Nachlese zu: Johannes Baiter: Offene und entwicklerfreundliche APIs für digitales Kulturerbe, Oder: von bibliothekarischen Standards zu Web-Standards (06.04.2018, BBAW)

Letzten Freitag hatte das sehr lobenswerte “DH-Kolloqium” Johannes Baiter von der Bayerischen Staatsbibliothek zu Gast, der die zahlreich erschienenen Interessenten über die Möglichkeiten von IIIF, einem in der letzten Zeit immer mehr im Interesse stehendem offenen Standard für die Präsentation digitaler Kulturdaten, einweihte. Auf die Gefahr hin, mich in mir fremden Fahrwassern zu verfahren, ein Versuch, die wichtigsten Punkte des Vortrags zusammenzufassen. Für technische Details verweise ich mit Nachdruck auf die Folien von Johannes Baiters (Link am Ende der Seite).

Johannes Baiter schilderte zunächst die Ausgangslage: die Viewer-Landschaft für Digitalisate ist inzwischen sehr verwirrend, jeder kocht sein eigenes Süppchen, baut digitale Silos und die Nutzenden müssen sich ständig in neue nicht miteinander operable Systeme einarbeiten. Hier genau setzt IIIF (International Image Interoperability Framework) an. Wer sich schon immer gefragt hat, wie man das wohl ausspricht: Triple-I-F, ist die Lösung, ob man das dann Englisch oder Deutsch ausführt, scheint, wie auch bei TEI, dem eigenen Geschmack überlassen zu sein.

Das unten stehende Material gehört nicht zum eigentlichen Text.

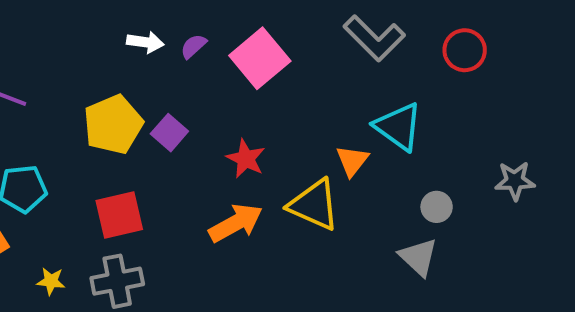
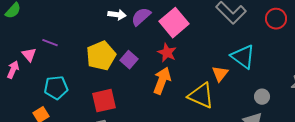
purple semicircle: (194, 46) -> (141, 17), size x1.5
red star: (246, 159) -> (167, 53), moved
orange arrow: (236, 223) -> (162, 81), moved, turned -40

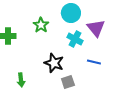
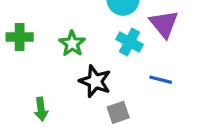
green star: (41, 25) -> (72, 44), moved

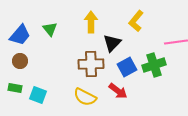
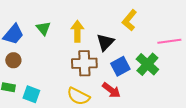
yellow arrow: (91, 22) -> (77, 31), moved
green cross: (154, 65) -> (147, 64), turned -30

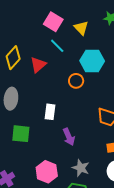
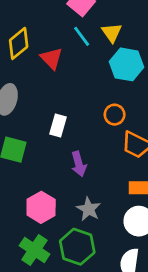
yellow triangle: (81, 28) -> (112, 33), moved
red triangle: (38, 65) -> (51, 58), turned -42
orange circle: (76, 81) -> (115, 115), moved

IIIF hat seine Ursprünge im bibliothekarischen Kontext (Zusammenarbeit von u.a. British Library, Stanford, Oxford, BNF) und ist ein Versuch, der sehr komplexen deskriptiven Semantik von METS/MODS (das versucht alle Informationen zu einem digitalen Objekt abzubilden), eine Art „light weight“ Präsentations-Semantik (die nur die minimal für die Präsentation notwendigen Metadaten ausliefert) entgegenzusetzen: das so genannte IIIF-Manifest. Johannes Baiter fasste zusammen, dass sich die IIIF-Community sich vor allem die Maximen Offene Standards, Nutzerfreundlichkeit und Entwicklerfreundlichkeit (Linked Open Data Usable) auf die Fahne geschrieben hat .

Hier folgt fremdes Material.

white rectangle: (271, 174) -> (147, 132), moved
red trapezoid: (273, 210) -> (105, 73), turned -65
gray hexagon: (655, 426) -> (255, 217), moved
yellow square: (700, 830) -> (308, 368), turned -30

Anschließend präsentierte Johannes Baiter einige interessante Praxisbeispiele anhand des Viewers Mirador (sehr schön war übrigens der in die Präsentation eingebaute illustrative Screencast). So kann man sich nicht nur verschiedene Handschriften sehr einfach gleichzeitig anzeigen lassen und annotieren, sondern auch verteilte Handschriften virtuell rekonstruieren, zum Beispiel ausgeschnittene Miniaturen wieder in die „Löcher“ einfügen. Das sind natürlich Möglichkeiten, die zum Beispiel für alle mit historischen Handschriften und Büchern Forschenden nicht nur eine Arbeitserleichterung darstellen, sondern auch spannende neue Präsentationsmöglichkeiten und Herangehensweisen an Forschungsfragen eröffnen, genau wie die geplante Erweiterung um 3D-Support.

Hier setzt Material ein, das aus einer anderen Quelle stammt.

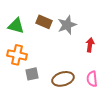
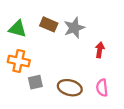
brown ellipse: (63, 79) -> (70, 88), turned 30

Nun ist nicht alles rosig im IIIF-Land. IIIF ist ein recht junger, voll in der Entwicklung begriffener Standard (seit 2011), der demensprechend auch einige Kinderkrankheiten hat. Besonders problematisch an dem sehr minimalistischen Metadaten-„Paketen“ von IIIF ist die Frage der Discovery: Wie finde ich eigentlich IIIF-Manifeste (um meinen Viewer zu „füttern“). In der Diskussion würde festgestellt, dass dieses Problem zwar erkannt ist, aber sich bisher noch niemand an diese „Büchse der Pandora“, so O-Ton Baiter, herangewagt hat. Es wird jedoch nicht mehr lange möglich sein, dieser Frage aus dem Weg zu gehen. Eine Discovery-App scheint für Herbst 2018 vorgesehen und im Zuge der IIF-Entwicklungen scheint auch JPEG 2000 als offenen Standard wieder neues Leben eingehaucht zu werden.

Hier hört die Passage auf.